§ **Code change snippets**:

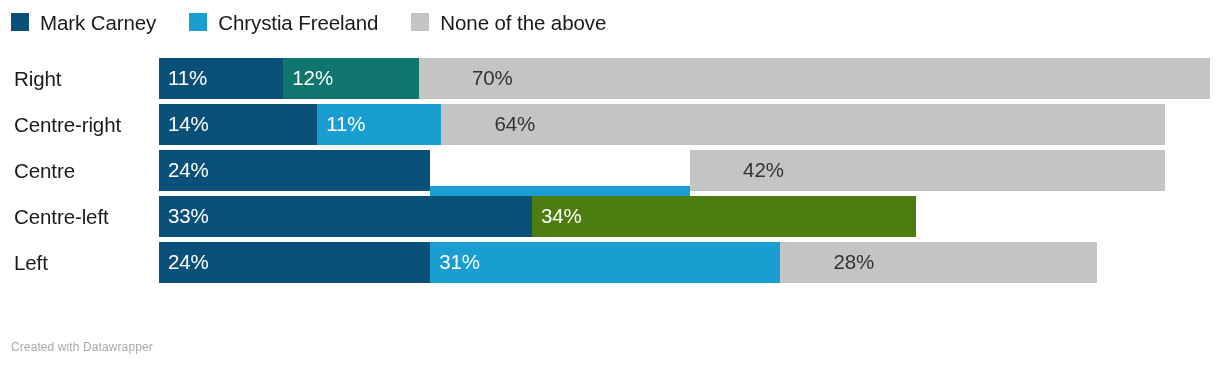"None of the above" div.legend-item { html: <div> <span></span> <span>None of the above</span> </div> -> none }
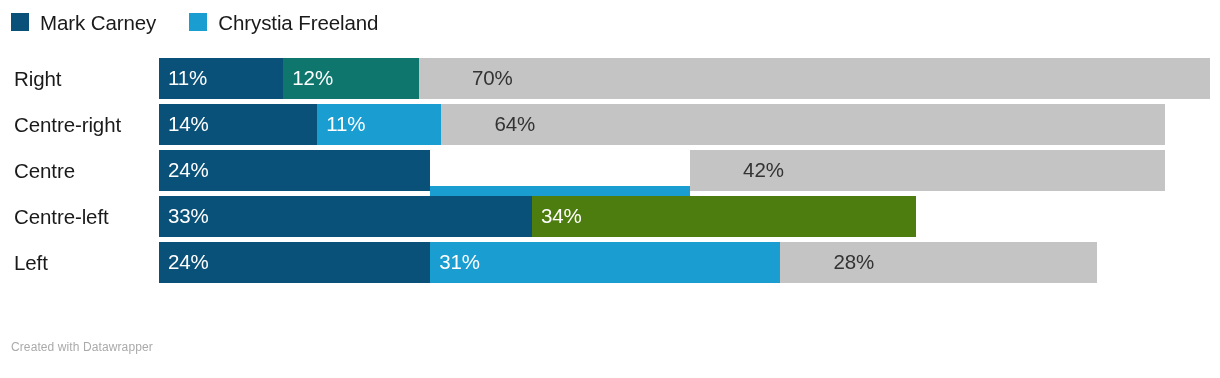"Right" .plot { left: 4px -> 15px }
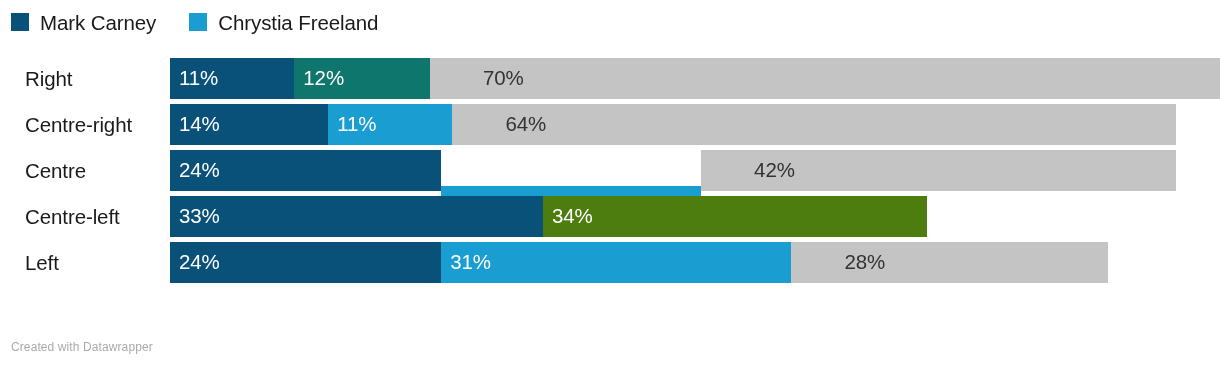"70%" .seg-dark .seg-label { margin-left: 44px -> none }
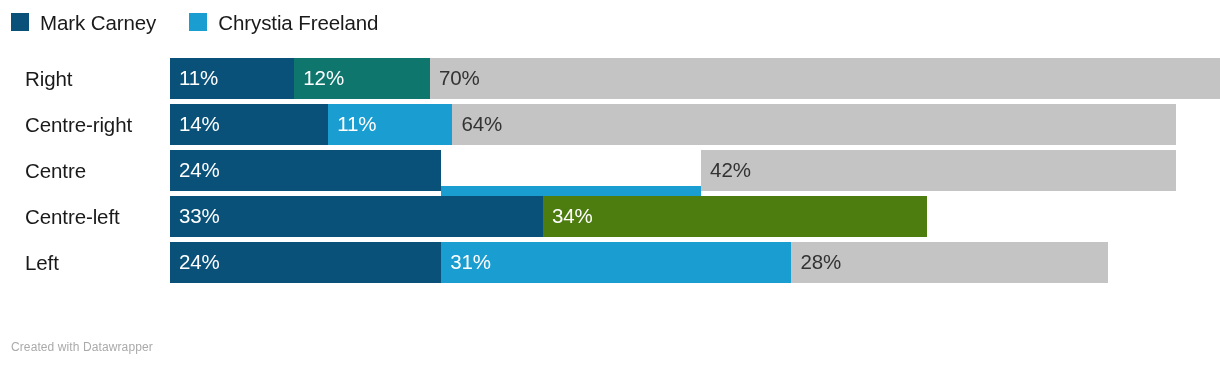"Created with Datawrapper" .footer { font-size: 12px -> 15px }
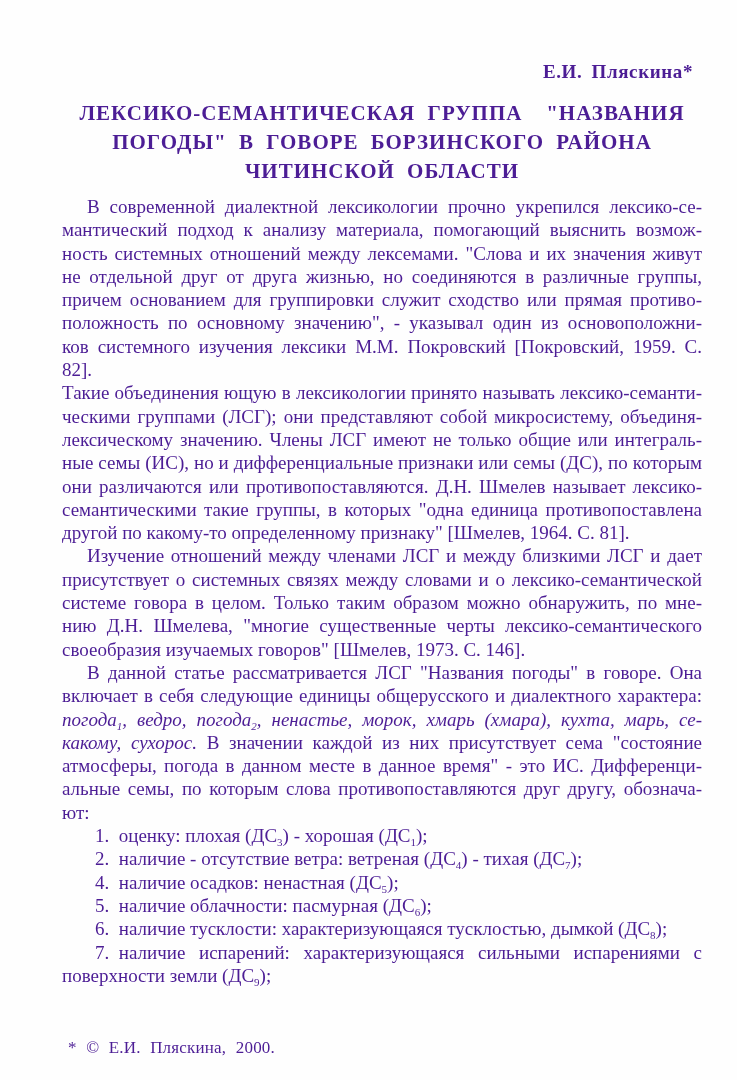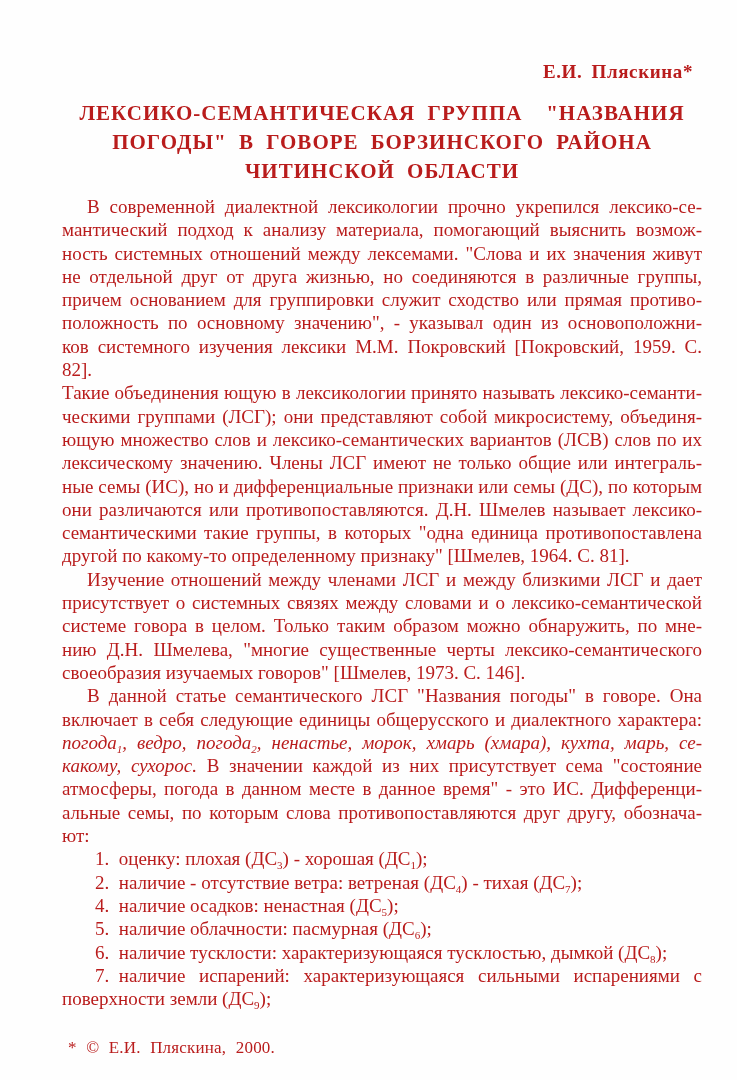"Е.И. Пляскина*" .page { color: #b91c1c -> #4c1d95 }
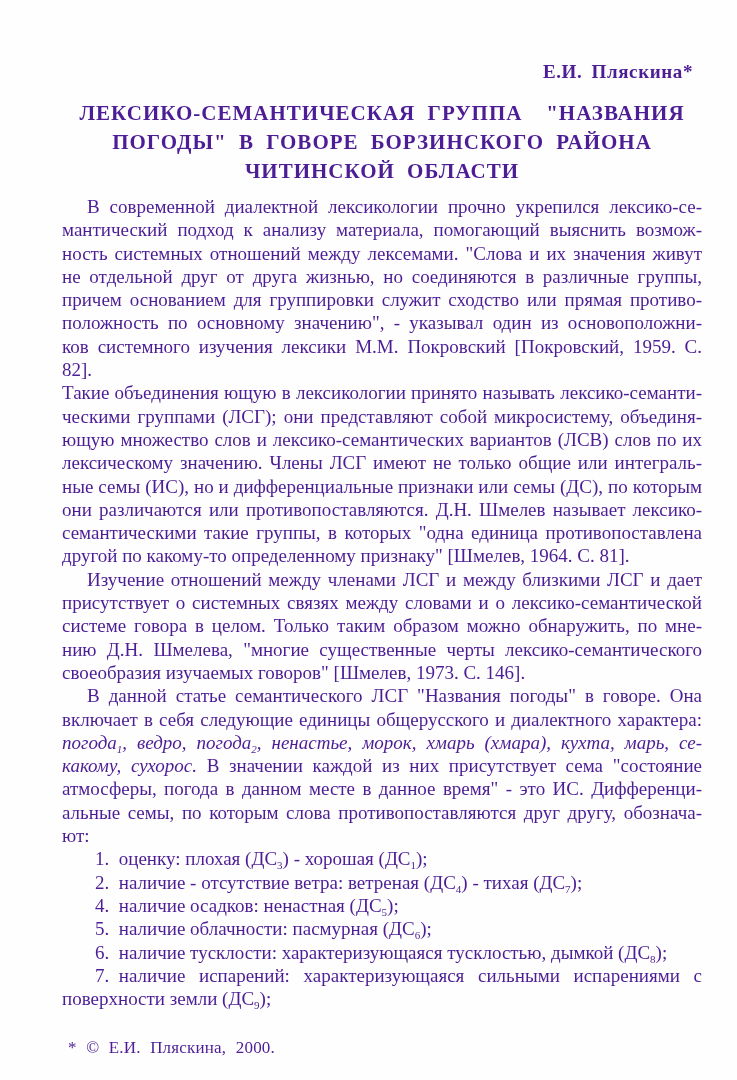"ющую множество слов и" div.line { html: <div>ющую множество слов и лексико-семантических вариантов (ЛСВ) слов по их</div> -> none }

§ **TASK DIRECTIONS**: Would you write each entry out again exactly, omitting the images?

§ **YOUR SOLUTION**:
"None of the above" div.legend-item { html: <div> <span></span> <span>None of the above</span> </div> -> none }
"Right" .plot { left: 4px -> 15px }
"70%" .seg-dark .seg-label { margin-left: 44px -> none }
"Created with Datawrapper" .footer { font-size: 12px -> 15px }
"Е.И. Пляскина*" .page { color: #b91c1c -> #4c1d95 }
"ющую множество слов и" div.line { html: <div>ющую множество слов и лексико-семантических вариантов (ЛСВ) слов по их</div> -> none }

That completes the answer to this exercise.